Before copying the entries, remove the pictures; everything else stays exactly as it is.
[[ RECORDS FOR THIS TASK open ]]
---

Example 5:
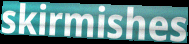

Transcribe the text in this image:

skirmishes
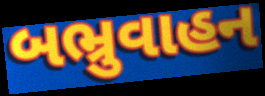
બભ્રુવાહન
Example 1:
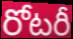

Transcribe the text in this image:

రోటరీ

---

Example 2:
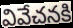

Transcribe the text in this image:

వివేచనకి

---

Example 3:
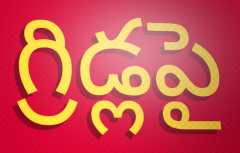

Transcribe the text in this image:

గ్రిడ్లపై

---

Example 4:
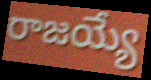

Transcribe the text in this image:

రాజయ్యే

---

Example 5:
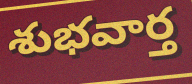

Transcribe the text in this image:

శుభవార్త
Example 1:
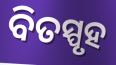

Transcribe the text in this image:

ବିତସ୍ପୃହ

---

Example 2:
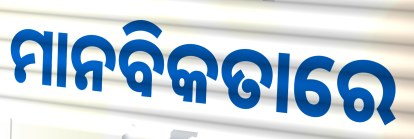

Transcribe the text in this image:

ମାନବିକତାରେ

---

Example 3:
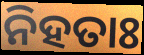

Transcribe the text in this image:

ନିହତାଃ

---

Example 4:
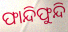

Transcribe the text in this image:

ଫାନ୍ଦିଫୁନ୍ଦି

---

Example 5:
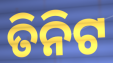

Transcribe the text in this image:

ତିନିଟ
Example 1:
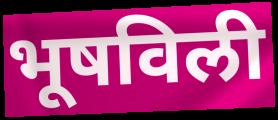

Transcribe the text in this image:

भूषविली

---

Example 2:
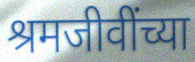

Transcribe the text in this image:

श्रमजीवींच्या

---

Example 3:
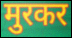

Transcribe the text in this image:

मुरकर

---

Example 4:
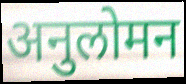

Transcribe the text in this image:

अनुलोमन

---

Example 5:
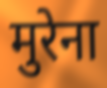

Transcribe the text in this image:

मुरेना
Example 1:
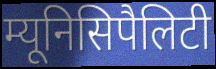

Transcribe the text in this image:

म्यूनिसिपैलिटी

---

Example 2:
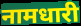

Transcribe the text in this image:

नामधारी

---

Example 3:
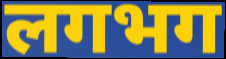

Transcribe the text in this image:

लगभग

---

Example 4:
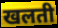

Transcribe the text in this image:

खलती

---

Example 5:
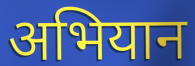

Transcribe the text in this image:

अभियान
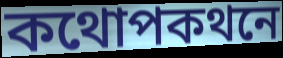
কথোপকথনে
[[ RECORDS FOR THIS TASK closed ]]
- **TASK RESPONSE**
---

Example 5:

Transcribe the text in this image:

skirmishes
બભ્રુવાહન
Example 1:

Transcribe the text in this image:

రోటరీ

---

Example 2:

Transcribe the text in this image:

వివేచనకి

---

Example 3:

Transcribe the text in this image:

గ్రిడ్లపై

---

Example 4:

Transcribe the text in this image:

రాజయ్యే

---

Example 5:

Transcribe the text in this image:

శుభవార్త
Example 1:

Transcribe the text in this image:

ବିତସ୍ପୃହ

---

Example 2:

Transcribe the text in this image:

ମାନବିକତାରେ

---

Example 3:

Transcribe the text in this image:

ନିହତାଃ

---

Example 4:

Transcribe the text in this image:

ଫାନ୍ଦିଫୁନ୍ଦି

---

Example 5:

Transcribe the text in this image:

ତିନିଟ
Example 1:

Transcribe the text in this image:

भूषविली

---

Example 2:

Transcribe the text in this image:

श्रमजीवींच्या

---

Example 3:

Transcribe the text in this image:

मुरकर

---

Example 4:

Transcribe the text in this image:

अनुलोमन

---

Example 5:

Transcribe the text in this image:

मुरेना
Example 1:

Transcribe the text in this image:

म्यूनिसिपैलिटी

---

Example 2:

Transcribe the text in this image:

नामधारी

---

Example 3:

Transcribe the text in this image:

लगभग

---

Example 4:

Transcribe the text in this image:

खलती

---

Example 5:

Transcribe the text in this image:

अभियान
কথোপকথনে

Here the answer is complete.